● DOCUMENTO DE ORIGEM:
********************

Em breve, deverá tramitar no Congresso Nacional uma proposta de atualização da Lei de Recuperação Judicial e Falência. O objetivo é dar mais poder aos credores e assim forçar uma redução no spread bancário.

Pela nova legislação, os administradores judiciais passariam a ter de apresentar um plano de alienação de ativos e haveria a possibilidade de doação de patrimônio nos casos em que há depreciação e dificuldade de venda. Também haveria alteração em relação ao quadro de credores. Seria estabelecido um prazo para novas habilitações de crédito, o que atualmente não existe. O credor teria três anos, contados da data de publicação da sentença que decretou a falência, para apresentar o pedido de habilitação ou reserva de crédito.

********************

● TAREFAS PROPOSTAS:
- a) Diga se cada afirmação concorda com o texto sobre a atualização da Lei de Recuperação Judicial e Falência, respondendo sim ou não e citando as palavras do texto que decidem a questão: (i) o credor teria cinco anos para apresentar o pedido de habilitação; (ii) atualmente já existe um prazo para novas habilitações de crédito; (iii) os administradores judiciais teriam de apresentar um plano de alienação de ativos.
- b) Responda às perguntas abaixo com base no texto sobre a atualização da Lei de Recuperação Judicial e Falência.
(i) Qual é o objetivo da proposta?
(ii) Em que casos haveria a possibilidade de doação de patrimônio?
(iii) A partir de que data seriam contados os três anos do credor?
- c) Dê prosseguimento ao texto sobre a atualização da Lei de Recuperação Judicial e Falência a partir da última frase apresentada.
As linhas abaixo são um material à parte, sem relação com o texto.

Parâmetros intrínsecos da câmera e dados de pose
********************

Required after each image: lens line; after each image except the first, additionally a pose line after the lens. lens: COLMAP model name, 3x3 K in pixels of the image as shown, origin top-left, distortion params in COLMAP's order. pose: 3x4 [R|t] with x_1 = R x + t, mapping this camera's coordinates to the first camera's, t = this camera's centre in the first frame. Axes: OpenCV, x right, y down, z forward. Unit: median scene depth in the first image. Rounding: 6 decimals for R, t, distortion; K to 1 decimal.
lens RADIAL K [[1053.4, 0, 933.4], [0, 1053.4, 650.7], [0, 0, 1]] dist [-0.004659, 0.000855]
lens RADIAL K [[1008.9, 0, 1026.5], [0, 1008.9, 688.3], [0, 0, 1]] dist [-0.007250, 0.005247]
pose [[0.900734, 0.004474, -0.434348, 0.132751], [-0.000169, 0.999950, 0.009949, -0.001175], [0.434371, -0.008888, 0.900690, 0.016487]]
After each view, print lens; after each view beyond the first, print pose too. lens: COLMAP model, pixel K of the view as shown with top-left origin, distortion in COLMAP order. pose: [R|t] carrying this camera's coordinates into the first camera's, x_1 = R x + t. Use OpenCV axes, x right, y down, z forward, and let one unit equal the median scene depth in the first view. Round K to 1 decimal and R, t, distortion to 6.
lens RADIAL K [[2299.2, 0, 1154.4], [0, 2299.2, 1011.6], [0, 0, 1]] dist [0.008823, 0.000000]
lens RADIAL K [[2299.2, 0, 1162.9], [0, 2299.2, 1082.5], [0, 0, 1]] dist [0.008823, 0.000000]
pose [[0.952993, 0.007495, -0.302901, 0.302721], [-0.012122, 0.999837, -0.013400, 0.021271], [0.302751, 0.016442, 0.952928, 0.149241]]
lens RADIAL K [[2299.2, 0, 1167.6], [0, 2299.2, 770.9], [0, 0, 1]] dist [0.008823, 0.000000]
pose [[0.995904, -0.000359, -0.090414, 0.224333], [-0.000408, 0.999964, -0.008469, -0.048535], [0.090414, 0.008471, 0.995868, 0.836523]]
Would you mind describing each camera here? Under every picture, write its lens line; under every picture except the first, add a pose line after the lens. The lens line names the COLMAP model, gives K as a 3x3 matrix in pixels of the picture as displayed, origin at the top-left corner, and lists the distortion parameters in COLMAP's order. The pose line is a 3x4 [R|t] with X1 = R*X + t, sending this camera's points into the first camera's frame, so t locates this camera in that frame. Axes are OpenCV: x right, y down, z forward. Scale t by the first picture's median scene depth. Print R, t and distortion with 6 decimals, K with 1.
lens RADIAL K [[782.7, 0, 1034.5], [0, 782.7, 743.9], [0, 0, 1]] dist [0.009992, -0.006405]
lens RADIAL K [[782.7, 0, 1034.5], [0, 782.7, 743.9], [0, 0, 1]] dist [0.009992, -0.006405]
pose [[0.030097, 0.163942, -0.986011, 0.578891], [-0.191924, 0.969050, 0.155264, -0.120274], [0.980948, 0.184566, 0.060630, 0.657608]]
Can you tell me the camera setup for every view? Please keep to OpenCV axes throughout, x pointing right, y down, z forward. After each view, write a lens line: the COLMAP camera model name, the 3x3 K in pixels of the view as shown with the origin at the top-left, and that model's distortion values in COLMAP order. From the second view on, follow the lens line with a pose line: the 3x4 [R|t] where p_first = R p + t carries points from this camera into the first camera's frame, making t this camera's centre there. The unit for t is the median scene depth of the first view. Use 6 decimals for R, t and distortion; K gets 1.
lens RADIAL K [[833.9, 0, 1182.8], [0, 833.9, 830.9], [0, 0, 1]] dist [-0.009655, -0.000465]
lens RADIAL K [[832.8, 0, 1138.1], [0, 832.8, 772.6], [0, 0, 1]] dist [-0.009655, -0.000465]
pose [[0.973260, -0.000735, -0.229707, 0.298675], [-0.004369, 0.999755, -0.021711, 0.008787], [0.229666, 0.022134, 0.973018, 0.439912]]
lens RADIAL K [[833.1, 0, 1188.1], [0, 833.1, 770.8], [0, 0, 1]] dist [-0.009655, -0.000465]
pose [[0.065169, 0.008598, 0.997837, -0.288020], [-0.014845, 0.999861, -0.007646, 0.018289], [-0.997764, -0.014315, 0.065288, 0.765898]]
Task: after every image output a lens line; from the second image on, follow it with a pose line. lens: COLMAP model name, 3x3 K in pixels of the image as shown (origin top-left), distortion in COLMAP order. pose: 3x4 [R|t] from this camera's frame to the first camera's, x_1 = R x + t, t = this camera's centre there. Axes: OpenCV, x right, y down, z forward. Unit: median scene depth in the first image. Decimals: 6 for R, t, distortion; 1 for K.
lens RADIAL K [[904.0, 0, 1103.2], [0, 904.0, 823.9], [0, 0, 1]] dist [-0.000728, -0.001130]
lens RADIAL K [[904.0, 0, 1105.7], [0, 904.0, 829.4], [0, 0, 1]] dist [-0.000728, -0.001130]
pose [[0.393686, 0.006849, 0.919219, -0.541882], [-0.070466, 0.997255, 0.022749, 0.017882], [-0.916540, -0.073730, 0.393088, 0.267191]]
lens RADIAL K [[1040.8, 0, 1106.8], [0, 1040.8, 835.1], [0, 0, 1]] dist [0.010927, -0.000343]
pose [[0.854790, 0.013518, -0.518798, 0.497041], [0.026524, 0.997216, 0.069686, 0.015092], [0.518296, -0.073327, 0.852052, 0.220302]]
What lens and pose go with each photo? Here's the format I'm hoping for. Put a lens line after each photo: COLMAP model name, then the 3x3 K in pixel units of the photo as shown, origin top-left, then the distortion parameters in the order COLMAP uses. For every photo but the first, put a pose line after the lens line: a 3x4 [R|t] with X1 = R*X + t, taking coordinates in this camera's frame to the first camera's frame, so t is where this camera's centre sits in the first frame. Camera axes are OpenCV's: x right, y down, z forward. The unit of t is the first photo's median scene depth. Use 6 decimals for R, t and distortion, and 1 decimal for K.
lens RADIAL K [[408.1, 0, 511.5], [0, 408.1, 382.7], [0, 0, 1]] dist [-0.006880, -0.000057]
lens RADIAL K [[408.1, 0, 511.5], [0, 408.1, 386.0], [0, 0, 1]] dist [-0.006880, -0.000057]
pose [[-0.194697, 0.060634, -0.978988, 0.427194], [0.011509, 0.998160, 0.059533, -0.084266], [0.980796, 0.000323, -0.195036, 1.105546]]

********************

● PROBLEMAS RESOLVIDOS:
- a)
(i) Não: "O credor teria três anos".
(ii) Não: "o que atualmente não existe".
(iii) Sim: "os administradores judiciais passariam a ter de apresentar um plano de alienação de ativos".

- b)
(i) Dar mais poder aos credores e assim forçar uma redução no spread bancário.
(ii) Nos casos em que há depreciação e dificuldade de venda.
(iii) Da data de publicação da sentença que decretou a falência.

- c)
Em relação às questões processuais relacionadas à recuperação judicial, o texto regulamenta, por exemplo, a consolidação substancial, que irá permitir a apresentação de um único plano de pagamento de dívidas para todos os credores de todas as empresas de um mesmo grupo econômico.

Outro ponto da proposta é em relação às perícias prévias. Após a distribuição do pedido de recuperação judicial, o juiz poderá nomear um profissional de sua confiança com capacidade técnica e idoneidade, para promover a constatação das condições de funcionamento da companhia que entrou com o pedido de recuperação.